Is it wrong that …

… the first time any concern popped into my head while reading this cartoon was when, half way through, I suddenly thought “where is the demand curve”?

He shows that supply rises as price rises – and that is great.  And given that the marginal cost is zero, this would give pretty awesome profits.  However, it misses the point that we need a demand curve in order to determine price – and generally as price goes up demand goes down.

My solution.  The firm should start buying and wasting power (generally on things that upset their employees) in order to increase demand!

Although, this might not be socially optimal if, ya know, we care about the welfare of the workers …


2 replies
  1. rauparaha
    rauparaha says:

    I thought he meant that, as national supply falls, their company’s production rises and they undercut the other suppliers since their MC of that extra production is near zero. So the price they face rises as they take a larger share of the market. Of course, that presupposes effective competition in the wholesale market for electricity so I don’t know how realistic it is.

  2. Matt Nolan
    Matt Nolan says:


    Re-reading it that is exactly what he is saying.

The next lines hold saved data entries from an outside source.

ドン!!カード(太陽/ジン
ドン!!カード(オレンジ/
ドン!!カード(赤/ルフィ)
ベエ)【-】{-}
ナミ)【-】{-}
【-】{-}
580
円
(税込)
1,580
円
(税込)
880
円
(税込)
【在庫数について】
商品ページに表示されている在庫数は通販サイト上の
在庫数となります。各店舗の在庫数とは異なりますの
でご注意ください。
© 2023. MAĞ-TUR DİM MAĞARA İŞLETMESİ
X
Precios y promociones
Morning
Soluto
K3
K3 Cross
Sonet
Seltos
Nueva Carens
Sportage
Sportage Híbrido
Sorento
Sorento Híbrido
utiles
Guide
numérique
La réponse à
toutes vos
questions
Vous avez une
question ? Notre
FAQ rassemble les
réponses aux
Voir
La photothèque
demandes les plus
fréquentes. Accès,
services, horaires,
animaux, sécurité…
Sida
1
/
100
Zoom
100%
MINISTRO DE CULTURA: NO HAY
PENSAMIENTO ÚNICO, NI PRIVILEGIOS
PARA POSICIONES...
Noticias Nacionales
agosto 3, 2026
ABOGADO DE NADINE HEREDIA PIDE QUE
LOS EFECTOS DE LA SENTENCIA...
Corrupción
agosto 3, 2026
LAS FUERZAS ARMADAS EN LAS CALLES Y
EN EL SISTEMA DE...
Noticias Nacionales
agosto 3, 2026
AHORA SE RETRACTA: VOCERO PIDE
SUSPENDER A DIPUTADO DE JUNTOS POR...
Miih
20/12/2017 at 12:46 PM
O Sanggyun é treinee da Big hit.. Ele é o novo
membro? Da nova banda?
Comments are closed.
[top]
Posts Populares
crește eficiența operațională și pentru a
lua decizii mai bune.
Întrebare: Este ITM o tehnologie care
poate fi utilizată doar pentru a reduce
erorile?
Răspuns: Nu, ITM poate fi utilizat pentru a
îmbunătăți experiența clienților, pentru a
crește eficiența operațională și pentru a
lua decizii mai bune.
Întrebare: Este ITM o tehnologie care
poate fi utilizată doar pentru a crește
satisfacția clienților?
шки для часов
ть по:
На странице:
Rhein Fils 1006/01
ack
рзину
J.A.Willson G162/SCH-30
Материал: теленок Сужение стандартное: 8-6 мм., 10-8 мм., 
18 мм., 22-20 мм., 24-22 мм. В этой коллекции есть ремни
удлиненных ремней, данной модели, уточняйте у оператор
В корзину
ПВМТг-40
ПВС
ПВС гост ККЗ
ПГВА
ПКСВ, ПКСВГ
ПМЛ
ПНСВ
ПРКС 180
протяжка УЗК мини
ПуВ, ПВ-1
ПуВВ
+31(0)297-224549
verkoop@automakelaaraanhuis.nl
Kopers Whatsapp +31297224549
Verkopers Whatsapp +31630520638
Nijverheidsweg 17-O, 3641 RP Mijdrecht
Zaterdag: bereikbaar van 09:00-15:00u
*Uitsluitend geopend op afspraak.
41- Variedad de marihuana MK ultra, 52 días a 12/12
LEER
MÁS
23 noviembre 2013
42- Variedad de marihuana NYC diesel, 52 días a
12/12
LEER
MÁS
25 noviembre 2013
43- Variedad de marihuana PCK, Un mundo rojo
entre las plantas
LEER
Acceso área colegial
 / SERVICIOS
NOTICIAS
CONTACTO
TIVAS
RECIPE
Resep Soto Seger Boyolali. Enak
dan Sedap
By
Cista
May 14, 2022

Price is determined exogenously, and for a fixed set of inputs output rises as price rises – which is pretty danged sweet.

    I had presumed that they had already monopolised the market for energy at this point – given that they could undercut everyone.

    So if they are just a residual claimant in the market, they face the “market price” and their productivity increases – which is pretty sweet for profits.

    I can’t understand why the business wouldn’t take over the entire energy market though.